Perhaps a few of you had parents that saw mistakes as opportunities for learning and did not punish you for it. For many of us, the displeasure in the look on their face or tone in their voice was more than enough punishment. What is a child to do in a world that is so big, new, and unpredictable? There is just no way around making mistakes. What type of strategy can a child make faced with an impossible situation? My strategy was, “I’ll be perfect and make others perfectly happy.” I became the student all teachers dream about. The daughter any parent could be proud of. Perhaps some of you decided the best way to avoid punishment was by hiding mistakes. You hoped perhaps that they wouldn’t find out. That maybe they would believe the story that you gave them, “Judy did it, not me.”
What is a lie to a child who is only trying to save themselves from pain?
We did the best we could.
Now we get to see how these strategies, are just what they are. Coping mechanisms made up by a young child doing the best they can, under the given circumstances. It is time to update these strategies, letting go of the fear that clings to them. So, I look at my life and see that many of my “incidents” take place when I’m in a hurry. My rational mind says, “How about leaving the house 10-15 minutes earlier?” Gees, how about that! Pretty obvious, isn’t it? I do like the idea, but I’m feeling some resistance.
I would have to get my teenage son up earlier, no easy task in my mind, because he would not like it. See, I strive to make others perfectly happy. Anyway, I recognize how much sense it makes to leave earlier, so I have to ask myself, “Why didn’t I think of this before? Why have I been putting myself under stress by cutting my time so short when I leave home?”
I consider these questions and notice that I have made the time at home “my time”, but the time at work or school, not my time. At home I get to decide what I do and when, but not at work or school. So of course, I am going to maximize my time at home and minimize the time that is not mine. “There is not enough time”, this voice in my head says. What I give to work and school, I take away from myself and visa versa. You see how the resistance to leaving home earlier comes from thinking this way. This is a belief in scarcity. There is never enough time, or so it seems.
That is why we are stressed, hurrying to get to places on time.

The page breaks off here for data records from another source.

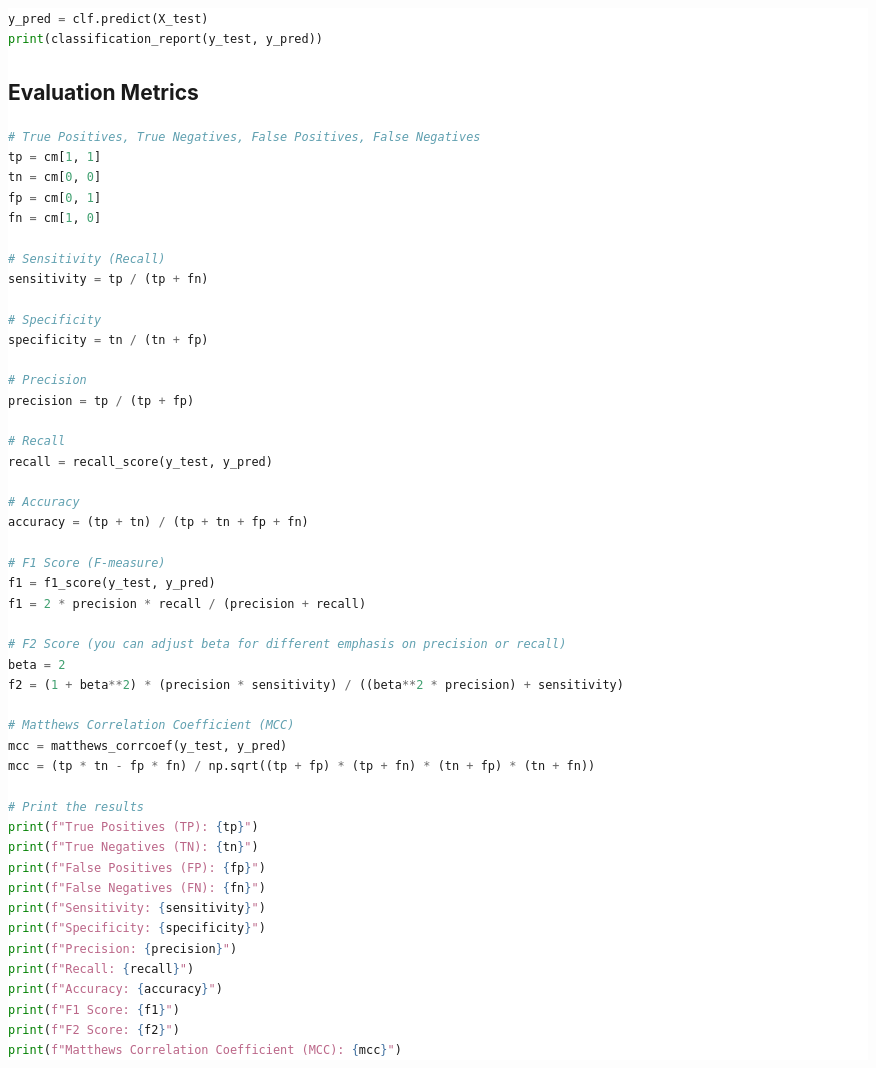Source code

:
 ```python
y_pred = clf.predict(X_test)
print(classification_report(y_test, y_pred))
```

## Evaluation Metrics

```python
# True Positives, True Negatives, False Positives, False Negatives
tp = cm[1, 1]
tn = cm[0, 0]
fp = cm[0, 1]
fn = cm[1, 0]

# Sensitivity (Recall)
sensitivity = tp / (tp + fn)

# Specificity
specificity = tn / (tn + fp)

# Precision
precision = tp / (tp + fp)

# Recall
recall = recall_score(y_test, y_pred)

# Accuracy
accuracy = (tp + tn) / (tp + tn + fp + fn)

# F1 Score (F-measure)
f1 = f1_score(y_test, y_pred)
f1 = 2 * precision * recall / (precision + recall)

# F2 Score (you can adjust beta for different emphasis on precision or recall)
beta = 2
f2 = (1 + beta**2) * (precision * sensitivity) / ((beta**2 * precision) + sensitivity)

# Matthews Correlation Coefficient (MCC)
mcc = matthews_corrcoef(y_test, y_pred)
mcc = (tp * tn - fp * fn) / np.sqrt((tp + fp) * (tp + fn) * (tn + fp) * (tn + fn))

# Print the results
print(f"True Positives (TP): {tp}")
print(f"True Negatives (TN): {tn}")
print(f"False Positives (FP): {fp}")
print(f"False Negatives (FN): {fn}")
print(f"Sensitivity: {sensitivity}")
print(f"Specificity: {specificity}")
print(f"Precision: {precision}")
print(f"Recall: {recall}")
print(f"Accuracy: {accuracy}")
print(f"F1 Score: {f1}")
print(f"F2 Score: {f2}")
print(f"Matthews Correlation Coefficient (MCC): {mcc}")
```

We have “set it up” that way because every experience we have where we are late, or we are rushing to get somewhere on time only reinforces the belief that “We lack time.” We are attached to this belief and will need to let it go, to solve this problem permanently. We need to step out of this vicious circle where the belief attracts the experience and the experience reinforces the belief. This is the incredible benefit that EFT offers me and you. It gives us a tool to step out of the vicious cycle and see what is really happening. Once we release the emotions that cloud our mind, we can see the reality of the situation more clearly.
The problem is now simple to solve. This is why I love EFT.